Zu einem Bremsweg von 900 m ergibt sich eine maximale Geschwindigkeit von etwas mehr als 160 km/h.[1] Deshalb steht auf Strecken, die für 160 km/h zugelassen sind, 1000 m vor jedem Haupt- ein Vorsignal, das dem Triebfahrzeugführer anzeigt, welchen Signalbegriff er am Hauptsignal zu erwarten hat. Auf diese Entfernung (nominaler Bremsweg plus Bremswegreserve von 100 m) kann ein Zug bis zum Hauptsignal problemlos zum Stillstand kommen.
Da der Triebfahrzeugführer gegebenenfalls ab dem Vorsignal den Bremsvorgang einleiten muss, darf es auf keinen Fall übersehen werden. Deshalb wird ein Vorsignal auf der freien Strecke in der Regel durch Vorsignalbaken angekündigt. Steht ein Vorsignal dicht hinter einer Fahrwegverzweigung, soll mindestens eine Vorsignalbake hinter der Fahrwegverzweigung aufgestellt sein. Vor der Fahrwegverzweigung sollen keine Vorsignalbaken stehen, wenn für andere Fahrwege kein Vorsignal folgt.
Vorsignale waren seit der Eisenbahn-Signalordnung 1935 mit der Abkürzung Vr versehen worden, mit dem Signalbuch 1959 führte die Deutsche Reichsbahn in Analogie zu den Hauptsignalbegriffen für Formvorsignalbegriffe die Abkürzung Vf und für die Signalbegriffe von alten Lichtvorsignalen Vl, wiederum mit um hundert erhöhten Nummern ein. Mit der Vereinheitlichung 1994 ist es nunmehr wieder Vr, obwohl die Nachtzeichen der Formvorsignale nicht mehr identisch sind.
Bis 1935 gab es nur einen gemeinsamen Fahrtbegriff für die Ankündigung der Hauptsignalbegriffe Hp 1 und Hp 2. Mit steigender Geschwindigkeit genügte es nicht mehr in jedem Fall, erst beim Sichtbarwerden des Hauptsignals erkennen zu können, ob dieses auf Fahrt mit Höchstgeschwindigkeit oder mit 40 km/h steht. Als Konsequenz wurden dreibegriffige Vorsignale eingeführt, die beide Begriffe mit unterschiedlichen Vorsignalbegriffen signalisieren können. Die Einführung der dreibegriffigen Vorsignale sollte streckenweise geschehen. Vorsignale, die nur einen der beiden Fahrbegriffe zeigen konnten, erhielten in diesem Zusammenhang zur Gewährleistung einer eindeutigen Signalisierung feste Zusatzflügel oder Vorsignalscheiben. Züge, die ein dreibegriffiges Hauptsignal, das nur durch ein zweibegriffiges Vorsignal angekündigt wurde, planmäßig auf Hp 1 passierten, mussten danach am Hauptsignal gestellt werden, wenn sie außerplanmäßig auf Hp 2 verkehren sollten.

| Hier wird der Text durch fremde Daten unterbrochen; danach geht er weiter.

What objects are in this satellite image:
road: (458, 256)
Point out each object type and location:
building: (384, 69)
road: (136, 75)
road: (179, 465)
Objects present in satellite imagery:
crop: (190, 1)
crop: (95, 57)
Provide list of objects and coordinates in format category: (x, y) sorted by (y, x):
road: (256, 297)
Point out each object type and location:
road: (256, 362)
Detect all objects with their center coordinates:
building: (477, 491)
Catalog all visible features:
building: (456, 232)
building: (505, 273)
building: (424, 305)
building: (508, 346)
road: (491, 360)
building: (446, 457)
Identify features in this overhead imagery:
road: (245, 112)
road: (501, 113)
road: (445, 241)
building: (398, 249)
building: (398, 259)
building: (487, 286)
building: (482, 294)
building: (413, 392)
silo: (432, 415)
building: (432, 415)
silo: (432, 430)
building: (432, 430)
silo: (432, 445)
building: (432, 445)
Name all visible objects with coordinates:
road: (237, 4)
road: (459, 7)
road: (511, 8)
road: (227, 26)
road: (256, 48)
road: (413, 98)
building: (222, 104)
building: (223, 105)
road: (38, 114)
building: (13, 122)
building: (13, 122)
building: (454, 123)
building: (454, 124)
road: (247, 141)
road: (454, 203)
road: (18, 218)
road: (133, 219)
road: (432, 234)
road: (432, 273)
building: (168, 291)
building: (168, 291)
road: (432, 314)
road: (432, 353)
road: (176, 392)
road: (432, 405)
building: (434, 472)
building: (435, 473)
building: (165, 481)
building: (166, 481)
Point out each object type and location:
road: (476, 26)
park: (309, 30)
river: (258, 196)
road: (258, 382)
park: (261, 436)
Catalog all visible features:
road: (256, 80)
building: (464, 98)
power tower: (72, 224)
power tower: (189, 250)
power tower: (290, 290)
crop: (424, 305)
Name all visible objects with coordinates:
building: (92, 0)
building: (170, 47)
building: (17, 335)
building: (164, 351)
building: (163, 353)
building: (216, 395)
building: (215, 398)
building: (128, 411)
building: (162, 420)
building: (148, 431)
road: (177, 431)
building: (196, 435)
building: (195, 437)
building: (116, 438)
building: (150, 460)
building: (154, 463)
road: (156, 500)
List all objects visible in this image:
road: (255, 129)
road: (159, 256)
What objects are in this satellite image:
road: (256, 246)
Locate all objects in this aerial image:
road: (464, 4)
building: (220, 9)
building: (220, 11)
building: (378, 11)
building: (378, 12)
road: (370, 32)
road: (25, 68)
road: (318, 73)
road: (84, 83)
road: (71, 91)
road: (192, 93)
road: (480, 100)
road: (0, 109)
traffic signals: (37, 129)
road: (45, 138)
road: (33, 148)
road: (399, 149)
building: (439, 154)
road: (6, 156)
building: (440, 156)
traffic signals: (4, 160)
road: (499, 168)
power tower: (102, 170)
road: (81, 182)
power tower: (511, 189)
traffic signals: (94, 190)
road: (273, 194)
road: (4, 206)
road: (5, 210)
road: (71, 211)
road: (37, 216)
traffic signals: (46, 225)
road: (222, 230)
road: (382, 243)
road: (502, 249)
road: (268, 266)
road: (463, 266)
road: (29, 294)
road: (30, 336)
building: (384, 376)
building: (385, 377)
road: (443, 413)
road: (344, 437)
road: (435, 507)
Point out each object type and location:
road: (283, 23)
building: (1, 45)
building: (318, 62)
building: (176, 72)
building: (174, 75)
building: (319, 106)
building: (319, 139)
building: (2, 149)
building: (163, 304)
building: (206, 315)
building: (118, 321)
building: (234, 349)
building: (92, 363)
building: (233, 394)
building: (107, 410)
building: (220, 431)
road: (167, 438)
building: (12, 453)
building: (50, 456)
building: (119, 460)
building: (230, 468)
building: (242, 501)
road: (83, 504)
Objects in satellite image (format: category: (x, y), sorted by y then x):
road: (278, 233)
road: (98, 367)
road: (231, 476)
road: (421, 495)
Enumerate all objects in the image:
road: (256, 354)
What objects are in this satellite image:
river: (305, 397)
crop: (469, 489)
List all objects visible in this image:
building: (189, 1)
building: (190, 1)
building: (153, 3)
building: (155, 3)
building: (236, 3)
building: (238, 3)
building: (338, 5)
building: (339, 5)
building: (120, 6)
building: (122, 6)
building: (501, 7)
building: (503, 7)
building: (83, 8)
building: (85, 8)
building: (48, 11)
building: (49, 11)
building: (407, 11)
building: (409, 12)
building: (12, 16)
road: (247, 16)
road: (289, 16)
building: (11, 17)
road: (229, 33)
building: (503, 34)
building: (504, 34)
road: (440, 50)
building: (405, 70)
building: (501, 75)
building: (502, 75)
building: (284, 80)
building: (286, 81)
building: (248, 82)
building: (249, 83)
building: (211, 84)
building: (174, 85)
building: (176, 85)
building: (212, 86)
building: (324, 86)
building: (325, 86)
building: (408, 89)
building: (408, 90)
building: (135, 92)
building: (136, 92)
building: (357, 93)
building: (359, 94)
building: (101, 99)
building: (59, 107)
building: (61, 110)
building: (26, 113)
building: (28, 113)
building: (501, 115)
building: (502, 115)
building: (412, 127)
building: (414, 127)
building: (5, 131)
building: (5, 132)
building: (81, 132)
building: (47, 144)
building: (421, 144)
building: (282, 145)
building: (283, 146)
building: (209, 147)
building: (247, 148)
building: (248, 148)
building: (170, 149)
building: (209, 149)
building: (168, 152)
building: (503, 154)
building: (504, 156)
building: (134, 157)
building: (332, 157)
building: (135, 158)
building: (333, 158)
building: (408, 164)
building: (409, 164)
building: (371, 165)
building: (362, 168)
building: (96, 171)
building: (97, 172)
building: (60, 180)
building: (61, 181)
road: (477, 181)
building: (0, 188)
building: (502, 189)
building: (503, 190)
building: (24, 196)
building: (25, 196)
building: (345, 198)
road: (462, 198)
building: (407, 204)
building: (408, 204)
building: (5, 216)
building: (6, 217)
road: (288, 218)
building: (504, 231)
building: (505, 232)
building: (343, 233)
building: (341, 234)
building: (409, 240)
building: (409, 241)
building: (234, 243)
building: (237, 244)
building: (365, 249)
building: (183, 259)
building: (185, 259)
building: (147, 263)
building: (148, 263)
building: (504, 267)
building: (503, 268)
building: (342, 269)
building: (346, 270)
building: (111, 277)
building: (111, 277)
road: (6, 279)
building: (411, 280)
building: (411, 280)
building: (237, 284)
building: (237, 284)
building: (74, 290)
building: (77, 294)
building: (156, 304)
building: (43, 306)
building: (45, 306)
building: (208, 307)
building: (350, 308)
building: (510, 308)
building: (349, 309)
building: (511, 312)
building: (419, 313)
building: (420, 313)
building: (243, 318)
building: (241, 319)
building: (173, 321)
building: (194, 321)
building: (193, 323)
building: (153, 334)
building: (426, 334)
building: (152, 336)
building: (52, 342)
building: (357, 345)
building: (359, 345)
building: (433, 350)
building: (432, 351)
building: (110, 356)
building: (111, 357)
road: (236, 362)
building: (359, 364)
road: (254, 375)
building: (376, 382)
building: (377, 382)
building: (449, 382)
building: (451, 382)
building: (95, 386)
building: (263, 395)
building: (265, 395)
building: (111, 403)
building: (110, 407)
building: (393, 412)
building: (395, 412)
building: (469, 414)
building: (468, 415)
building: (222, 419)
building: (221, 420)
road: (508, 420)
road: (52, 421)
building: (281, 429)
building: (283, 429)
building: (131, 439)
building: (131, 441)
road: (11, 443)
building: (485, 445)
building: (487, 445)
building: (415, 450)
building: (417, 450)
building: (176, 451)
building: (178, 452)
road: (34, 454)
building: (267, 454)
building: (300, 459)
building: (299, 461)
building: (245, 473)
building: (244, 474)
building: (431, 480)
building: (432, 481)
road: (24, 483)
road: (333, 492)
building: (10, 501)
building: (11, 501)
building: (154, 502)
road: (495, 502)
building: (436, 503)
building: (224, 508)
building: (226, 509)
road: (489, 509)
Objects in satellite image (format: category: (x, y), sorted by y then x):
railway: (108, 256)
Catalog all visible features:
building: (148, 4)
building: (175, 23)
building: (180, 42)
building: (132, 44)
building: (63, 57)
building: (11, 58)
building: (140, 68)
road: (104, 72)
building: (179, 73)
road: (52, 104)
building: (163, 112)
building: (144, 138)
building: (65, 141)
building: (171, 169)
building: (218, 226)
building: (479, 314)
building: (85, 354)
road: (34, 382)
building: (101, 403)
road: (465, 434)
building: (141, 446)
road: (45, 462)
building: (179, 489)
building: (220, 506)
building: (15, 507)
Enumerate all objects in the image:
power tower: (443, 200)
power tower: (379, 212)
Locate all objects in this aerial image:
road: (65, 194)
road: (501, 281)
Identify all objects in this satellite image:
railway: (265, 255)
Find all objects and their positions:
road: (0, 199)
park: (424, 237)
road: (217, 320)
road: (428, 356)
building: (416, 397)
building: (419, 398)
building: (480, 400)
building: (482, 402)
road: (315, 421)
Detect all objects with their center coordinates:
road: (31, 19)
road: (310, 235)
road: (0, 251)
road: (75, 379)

Bei Geschwindigkeiten über 160 km/h wird das Verfahren unsicher, weil die Wahrscheinlichkeit steigt, dass ein Vorsignal übersehen wird. Außerdem würde der notwendige Abstand zwischen Vor- und Hauptsignal unverhältnismäßig groß werden. Deshalb nutzen Züge für höhere Geschwindigkeiten ein System der Führerstandssignalisierung, in Deutschland LZB oder ETCS.
Geschichte
Allgemeine Vorgeschichte
Bereits in der Frühgeschichte der Eisenbahn setzte sich – auch nach mehreren schweren Eisenbahnunfällen – die Erkenntnis durch, dass das Fahren im Zeitabstand, verbunden damit, dass man dem Lokführer lediglich Rahmenfahrzeiten vorgab, nicht für eine adäquate Sicherheit des Betriebes geeignet ist. Das Fahren im Raumabstand gewann Befürworter, die sich zunächst erheblichen technischen Schwierigkeiten gegenüber sahen: Wenn sich zwischen zwei Stationen nur ein Zug auf der Strecke befinden sollte, musste dies übermittelt werden: Anfangs fand dafür vor allem der optische Telegraf zur Signalisierung zwischen zwei Stationen (Bahnhöfen) Anwendung.[2]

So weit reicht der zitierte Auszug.